Mais je voulais simplement mettre en évidence
les paradoxes et les malentendus qui surgissent quand des phénomènes
nouveaux sont mesurés à l'aide de méthodes anciennes. Les spécialistes
des enquêtes statistiques savent bien que “si vous interrogez la
mauvaise personne, vous obtiendrez la mauvaise réponse”. De même, si on
analyse un phénomène à l'aide des mauvaises “mesures”, on en tirera de
mauvaises conclusions.
Comme le soulignait l'étude publiée en 2009
par le Sénat sur la mesure des échanges extérieurs de la France [je
cite] “la mesure traditionnelle des échanges extérieurs ne permet plus à
elle seule d'expliquer comment [le pays] s'insère dans l'économie
mondiale“. L'heure est donc venue d'explorer de nouveaux chemins, afin
que les systèmes comptables et statistiques puissent prendre en compte
la nouvelle géographie des échanges internationaux, dans une économie
qui, comme le disait l'Américain Tom Friedman, s'est aplatie sous
l'influence de la mondialisation et de l'internationalisation des
relations productives.
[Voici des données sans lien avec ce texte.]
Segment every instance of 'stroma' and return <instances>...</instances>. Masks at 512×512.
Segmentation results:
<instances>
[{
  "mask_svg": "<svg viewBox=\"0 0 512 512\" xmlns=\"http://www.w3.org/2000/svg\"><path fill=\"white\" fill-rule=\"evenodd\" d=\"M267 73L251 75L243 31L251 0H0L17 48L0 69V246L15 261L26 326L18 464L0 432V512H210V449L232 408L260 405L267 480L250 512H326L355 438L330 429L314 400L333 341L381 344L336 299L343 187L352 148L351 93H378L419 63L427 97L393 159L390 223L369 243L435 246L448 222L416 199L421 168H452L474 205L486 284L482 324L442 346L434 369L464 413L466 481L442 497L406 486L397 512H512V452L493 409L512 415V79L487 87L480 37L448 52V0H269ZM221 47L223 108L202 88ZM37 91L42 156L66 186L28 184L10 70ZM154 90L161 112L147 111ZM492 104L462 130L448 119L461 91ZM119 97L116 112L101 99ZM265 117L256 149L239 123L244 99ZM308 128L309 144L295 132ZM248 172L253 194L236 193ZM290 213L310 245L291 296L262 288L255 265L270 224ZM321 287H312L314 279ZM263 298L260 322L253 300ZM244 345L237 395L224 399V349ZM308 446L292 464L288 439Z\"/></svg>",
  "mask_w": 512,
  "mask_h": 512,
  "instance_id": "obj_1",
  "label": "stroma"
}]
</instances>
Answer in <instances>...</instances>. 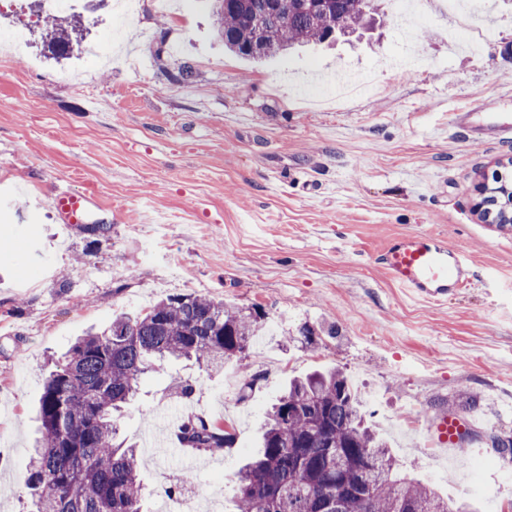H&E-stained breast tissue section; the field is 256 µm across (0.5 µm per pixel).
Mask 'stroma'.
<instances>
[{
	"label": "stroma",
	"instance_id": "35a3bbf8",
	"mask_svg": "<svg viewBox=\"0 0 512 512\" xmlns=\"http://www.w3.org/2000/svg\"><path fill=\"white\" fill-rule=\"evenodd\" d=\"M32 0H0V512H26L34 420L46 378L89 329L194 293L265 313L246 360L218 371L186 361L146 374L122 410L118 438L143 446L187 404L226 422L234 447L191 466L177 440L146 457L148 512L166 475L191 474L232 512L234 474L256 454L266 412L289 379L338 368L358 386L367 420L399 470L475 512H512V457L485 437H512V228L481 219L479 190L512 178V138L459 128L481 101L512 114V0H470L493 32L478 49L449 46L454 21L418 25L410 71L391 13L371 37L263 62L227 52L211 0H118L87 14L101 56L57 57L41 43ZM191 79L171 81L183 63ZM347 70L366 84L348 101L300 83ZM91 198L88 234L53 199ZM444 237L477 280L442 304L392 284L376 257L393 236ZM334 328L314 346L302 324ZM191 379V400L170 388ZM469 414L478 441L442 448L433 416ZM418 416L417 431L397 425Z\"/></svg>",
	"mask_w": 512,
	"mask_h": 512
}]
</instances>
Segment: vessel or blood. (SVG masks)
Wrapping results in <instances>:
<instances>
[{
  "label": "vessel or blood",
  "instance_id": "b4317fda",
  "mask_svg": "<svg viewBox=\"0 0 512 512\" xmlns=\"http://www.w3.org/2000/svg\"><path fill=\"white\" fill-rule=\"evenodd\" d=\"M88 196L58 194L54 199L57 212L71 223L82 220ZM386 276L411 295L429 302H443L448 296L471 285L476 277L472 265L461 260L457 249L445 239L407 234L391 239L378 255ZM440 444H455L459 434L470 428L466 416H440L431 423Z\"/></svg>",
  "mask_w": 512,
  "mask_h": 512
}]
</instances>
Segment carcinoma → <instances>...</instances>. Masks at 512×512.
I'll return each instance as SVG.
<instances>
[{"instance_id": "1", "label": "carcinoma", "mask_w": 512, "mask_h": 512, "mask_svg": "<svg viewBox=\"0 0 512 512\" xmlns=\"http://www.w3.org/2000/svg\"><path fill=\"white\" fill-rule=\"evenodd\" d=\"M267 14L271 36L258 53L251 20ZM374 0H213L214 28L224 47L262 61L325 42L326 19L349 36L374 23ZM41 39L63 56L87 34L77 15L45 14ZM265 313L195 294L120 315L70 348L46 379L39 403L40 438L29 455V512H145L139 449L115 443L114 413L132 401L142 377L166 360L206 369L246 357ZM236 437L216 422L184 421L185 448L214 453ZM386 442L365 425L362 401L344 372L293 379L267 413L258 456L236 474L234 512H472L429 485L397 475Z\"/></svg>"}]
</instances>
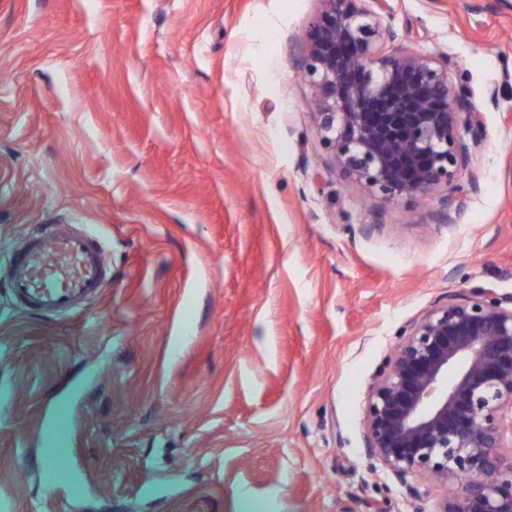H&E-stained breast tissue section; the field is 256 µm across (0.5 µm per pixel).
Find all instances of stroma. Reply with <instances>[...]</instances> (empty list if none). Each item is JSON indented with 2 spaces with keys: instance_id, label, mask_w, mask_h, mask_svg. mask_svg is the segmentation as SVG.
<instances>
[{
  "instance_id": "stroma-1",
  "label": "stroma",
  "mask_w": 512,
  "mask_h": 512,
  "mask_svg": "<svg viewBox=\"0 0 512 512\" xmlns=\"http://www.w3.org/2000/svg\"><path fill=\"white\" fill-rule=\"evenodd\" d=\"M388 4L500 89L449 226L320 165L319 0H0V250L78 224L109 274L54 319L0 264V512H436L365 455V399L448 291L512 293V0Z\"/></svg>"
}]
</instances>
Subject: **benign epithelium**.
<instances>
[{
  "label": "benign epithelium",
  "instance_id": "7a95c632",
  "mask_svg": "<svg viewBox=\"0 0 512 512\" xmlns=\"http://www.w3.org/2000/svg\"><path fill=\"white\" fill-rule=\"evenodd\" d=\"M301 56L326 163L385 204L429 196L452 224L480 189L478 105L448 57L404 45L387 0H320ZM467 176V185L460 184ZM457 194L448 209V191ZM363 449L393 476L457 481L437 512H512V295L455 291L404 331L368 386Z\"/></svg>",
  "mask_w": 512,
  "mask_h": 512
}]
</instances>
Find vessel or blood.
Here are the masks:
<instances>
[{"label": "vessel or blood", "instance_id": "1", "mask_svg": "<svg viewBox=\"0 0 512 512\" xmlns=\"http://www.w3.org/2000/svg\"><path fill=\"white\" fill-rule=\"evenodd\" d=\"M6 263L16 303L51 318L87 309L107 277L102 242L65 224L38 225Z\"/></svg>", "mask_w": 512, "mask_h": 512}]
</instances>
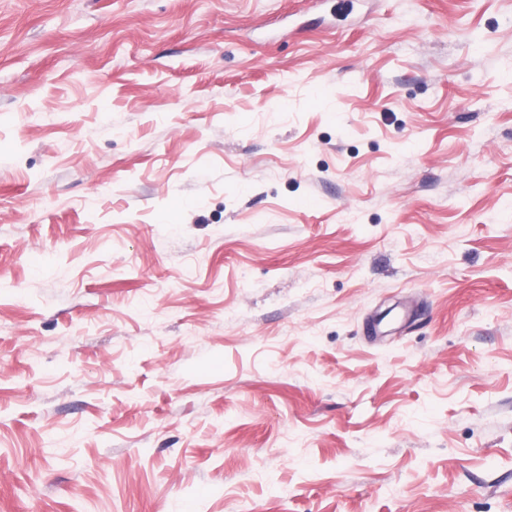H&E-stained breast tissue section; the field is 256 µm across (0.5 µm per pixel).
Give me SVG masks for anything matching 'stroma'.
I'll return each instance as SVG.
<instances>
[{
  "label": "stroma",
  "instance_id": "obj_1",
  "mask_svg": "<svg viewBox=\"0 0 512 512\" xmlns=\"http://www.w3.org/2000/svg\"><path fill=\"white\" fill-rule=\"evenodd\" d=\"M0 512H512V0H0Z\"/></svg>",
  "mask_w": 512,
  "mask_h": 512
}]
</instances>
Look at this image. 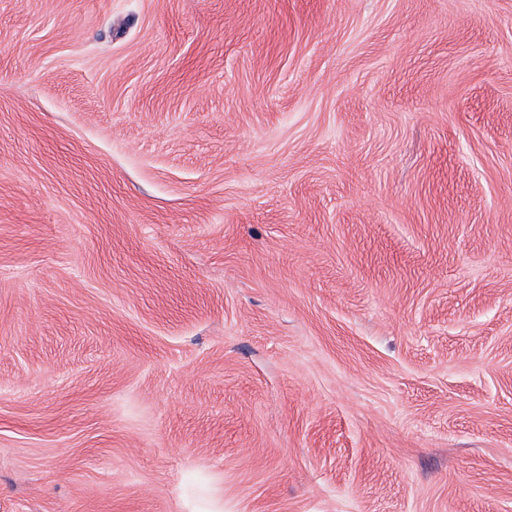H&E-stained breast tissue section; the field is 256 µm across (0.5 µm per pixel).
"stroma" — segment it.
<instances>
[{
    "label": "stroma",
    "instance_id": "stroma-1",
    "mask_svg": "<svg viewBox=\"0 0 512 512\" xmlns=\"http://www.w3.org/2000/svg\"><path fill=\"white\" fill-rule=\"evenodd\" d=\"M0 512H512V0H0Z\"/></svg>",
    "mask_w": 512,
    "mask_h": 512
}]
</instances>
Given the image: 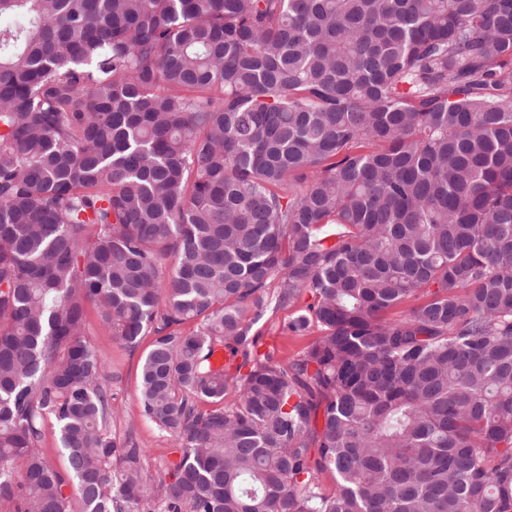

Dans le monde d'aujourd'hui, la vieille notion
mercantiliste de “nous” contre “eux”, de “résident” contre “reste du
monde” a perdu beaucoup de son sens.
Je voudrais cependant dire aux statisticiens
présents, ce afin d'éviter tout malentendu sur les objectifs de l' OMC
dans cette nouvelle voie de recherche, qu'il ne s'agit en aucun cas pour
nous de “déconstruire” le système statistique national et international,
ou d'en “déplacer” certains éléments. Bien au contraire, il s'agit de
“replacer” et de “réorganiser” dans un contexte plus intégré les
informations aujourd'hui éparses dans différents sous-secteurs séparés
des systèmes statistiques existants. Si, aujourd'hui, on peut dire que
la notion de résident/non-résident a perdu de sa pertinence pour
comprendre la réalité micro-économique des chaînes de valeur mondiales,
il n'en reste pas moins que le concept de territoire national reste le
domaine privilégié de la politique publique. De même, les Comptes de la
Nation doivent aussi rester le grand cadre fédérateur des différents
sous-ensembles statistiques.
Le défi reste donc de trouver les bonnes
passerelles statistiques entre les différentes comptabilités nationales,
afin de représenter correctement les interactions internationales nées
de la mondialisation et de faciliter le dialogue entre les décideurs
nationaux, au-delà des frontières nationales. Ce travail de
reconstruction intégrant de façon plus structurelle les statistiques
nationales du commerce, de l'industrie et de l'emploi dans une vision
mondialisée doit évidemment s'appuyer sur une coopération statistique
renforcée entre les organismes multilatéraux. Il faut souligner ici le
rôle de coordination que doivent remplir des organismes comme l'OCDE,
Eurostat, les agences spécialisées des Nations Unies et le Fonds
Monétaire — sans oublier l'OMC — dans ce projet de refonte.
Pour conclure, il me reste à remercier une
fois de plus la Commission des Finances du Sénat pour avoir pris
l'initiative d'organiser cette conférence, et l'ensemble des
participants qui ont accepté de venir partager avec nous leur savoir et
leur expérience. Il suffit de consulter la liste des intervenants, pour
savoir que le débat sera de haute tenue scientifique et technique. La
réputation de sagesse attachée aux délibérations de l'illustre
institution qui nous accueille est, quant à elle, garante que des
propositions techniques de qualité, pour finir, sauront trouver une
oreille politique attentive et compétente.
Je voudrais, pour finir, saluer les
participants qui ont répondu à l'invitation conjointe du Sénat et de l'OMC,
en particulier les représentants des missions permanentes et des
observateurs qui ont fait pour l'occasion le voyage depuis Genève ou
depuis leurs capitales. Leur présence est un signe de leur intérêt pour
cette réflexion, cruciale pour comprendre le commerce international
d'aujourd'hui, et je ne doute pas que vos travaux, ici, au Sénat,
contribueront à éclairer nos débat à Genève.